Both roles can be extremely demanding.
“We try to do everything,” Dr Tan says. “You don’t want to be blamed for giving low-quality work because you haven’t been getting enough sleep, although it’s okay how things turn out despite our best efforts.
“It can take a toll on women, and I see that in my students and other staff members.
“Because in our minds, it isn’t okay. We know that we can do just as well, if not better.”
Splitting the workload more evenly between parents might be beneficial for everyone, as Dr Tan has found.
“My husband has picked up a nurturing, caring role that I usually do as a mother,” she says.
“I’m fortunate that he bravely took over this stereotypical role, though I’m quite jealous of him because he gets to spend more time with the kids.”
Some advice for women in STEMM
Although careers in a STEMM field can be difficult, they are ultimately rewarding. Dr Tan says that her studies have taught her to see the world from a different perspective.
“When we talk about STEMM, we think about the profession-related science,” she says.
“But science happens all around us.
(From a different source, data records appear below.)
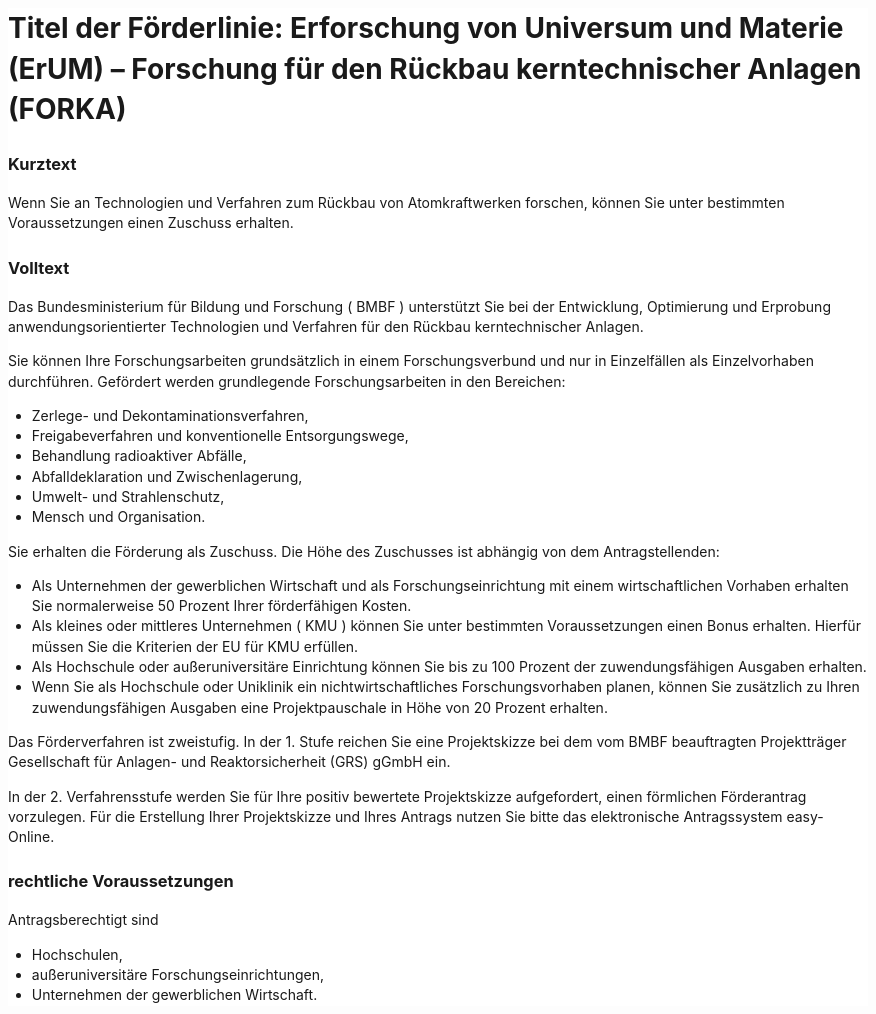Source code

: #  Titel der Förderlinie: Erforschung von Universum und Materie (ErUM) – Forschung für den Rückbau kerntechnischer Anlagen (FORKA) 

###  Kurztext 

Wenn Sie an Technologien und Verfahren zum Rückbau von Atomkraftwerken forschen, können Sie unter bestimmten Voraussetzungen einen Zuschuss erhalten. 

###  Volltext 

Das Bundesministerium für Bildung und Forschung (  BMBF  ) unterstützt Sie bei der Entwicklung, Optimierung und Erprobung anwendungsorientierter Technologien und Verfahren für den Rückbau kerntechnischer Anlagen. 

Sie können Ihre Forschungsarbeiten grundsätzlich in einem Forschungsverbund und nur in Einzelfällen als Einzelvorhaben durchführen. Gefördert werden grundlegende Forschungsarbeiten in den Bereichen: 

  * Zerlege- und Dekontaminationsverfahren, 
  * Freigabeverfahren und konventionelle Entsorgungswege, 
  * Behandlung radioaktiver Abfälle, 
  * Abfalldeklaration und Zwischenlagerung, 
  * Umwelt- und Strahlenschutz, 
  * Mensch und Organisation. 



Sie erhalten die Förderung als Zuschuss. Die Höhe des Zuschusses ist abhängig von dem Antragstellenden: 

  * Als Unternehmen der gewerblichen Wirtschaft und als Forschungseinrichtung mit einem wirtschaftlichen Vorhaben erhalten Sie normalerweise 50 Prozent Ihrer förderfähigen Kosten. 
  * Als kleines oder mittleres Unternehmen (  KMU  ) können Sie unter bestimmten Voraussetzungen einen Bonus erhalten. Hierfür müssen Sie die Kriterien der  EU  für  KMU  erfüllen. 
  * Als Hochschule oder außeruniversitäre Einrichtung können Sie bis zu 100 Prozent der zuwendungsfähigen Ausgaben erhalten. 
  * Wenn Sie als Hochschule oder Uniklinik ein nichtwirtschaftliches Forschungsvorhaben planen, können Sie zusätzlich zu Ihren zuwendungsfähigen Ausgaben eine Projektpauschale in Höhe von 20 Prozent erhalten. 



Das Förderverfahren ist zweistufig. In der 1. Stufe reichen Sie eine Projektskizze bei dem vom  BMBF  beauftragten Projektträger Gesellschaft für Anlagen- und Reaktorsicherheit (GRS)  gGmbH  ein. 

In der 2. Verfahrensstufe werden Sie für Ihre positiv bewertete Projektskizze aufgefordert, einen förmlichen Förderantrag vorzulegen. Für die Erstellung Ihrer Projektskizze und Ihres Antrags nutzen Sie bitte das elektronische Antragssystem easy-Online. 

###  rechtliche Voraussetzungen 

Antragsberechtigt sind 

  * Hochschulen, 
  * außeruniversitäre Forschungseinrichtungen, 
  * Unternehmen der gewerblichen Wirtschaft. 
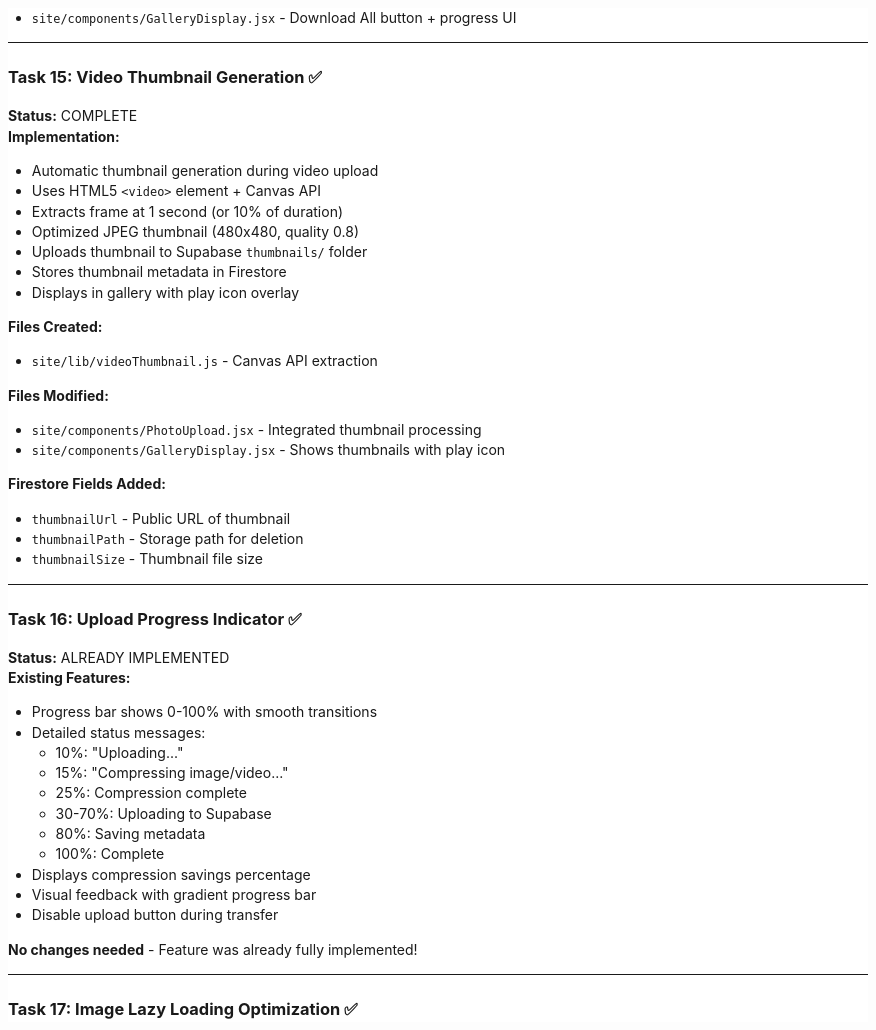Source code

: - `site/components/GalleryDisplay.jsx` - Download All button + progress UI

---

### Task 15: Video Thumbnail Generation ✅

**Status:** COMPLETE  
**Implementation:**

- Automatic thumbnail generation during video upload
- Uses HTML5 `<video>` element + Canvas API
- Extracts frame at 1 second (or 10% of duration)
- Optimized JPEG thumbnail (480x480, quality 0.8)
- Uploads thumbnail to Supabase `thumbnails/` folder
- Stores thumbnail metadata in Firestore
- Displays in gallery with play icon overlay

**Files Created:**

- `site/lib/videoThumbnail.js` - Canvas API extraction

**Files Modified:**

- `site/components/PhotoUpload.jsx` - Integrated thumbnail processing
- `site/components/GalleryDisplay.jsx` - Shows thumbnails with play icon

**Firestore Fields Added:**

- `thumbnailUrl` - Public URL of thumbnail
- `thumbnailPath` - Storage path for deletion
- `thumbnailSize` - Thumbnail file size

---

### Task 16: Upload Progress Indicator ✅

**Status:** ALREADY IMPLEMENTED  
**Existing Features:**

- Progress bar shows 0-100% with smooth transitions
- Detailed status messages:
  - 10%: "Uploading..."
  - 15%: "Compressing image/video..."
  - 25%: Compression complete
  - 30-70%: Uploading to Supabase
  - 80%: Saving metadata
  - 100%: Complete
- Displays compression savings percentage
- Visual feedback with gradient progress bar
- Disable upload button during transfer

**No changes needed** - Feature was already fully implemented!

---

### Task 17: Image Lazy Loading Optimization ✅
I love cooking, and once I break down the ingredients and I know flavours, the chemistry, I tend to cook better.”
As an exciting field of research where women tend to be underrepresented, it’s imperative that they are supported as they pursue these careers.
“A lot of the times we tell women that they have to go to the spa or the gym to reward themselves,” Dr Tan says.
“But these are minor things compared to what they really want to do with their lives.”
“We have to be true to ourselves. Regardless of whatever other burdens we have, this is the one thing that we can do for ourselves.”
Dr Tan encourages all women who are interested in STEMM to pursue their passions.
“Don’t be afraid of a career in STEMM,” she says.
“It’s amazing, once you put your heart and soul into it.”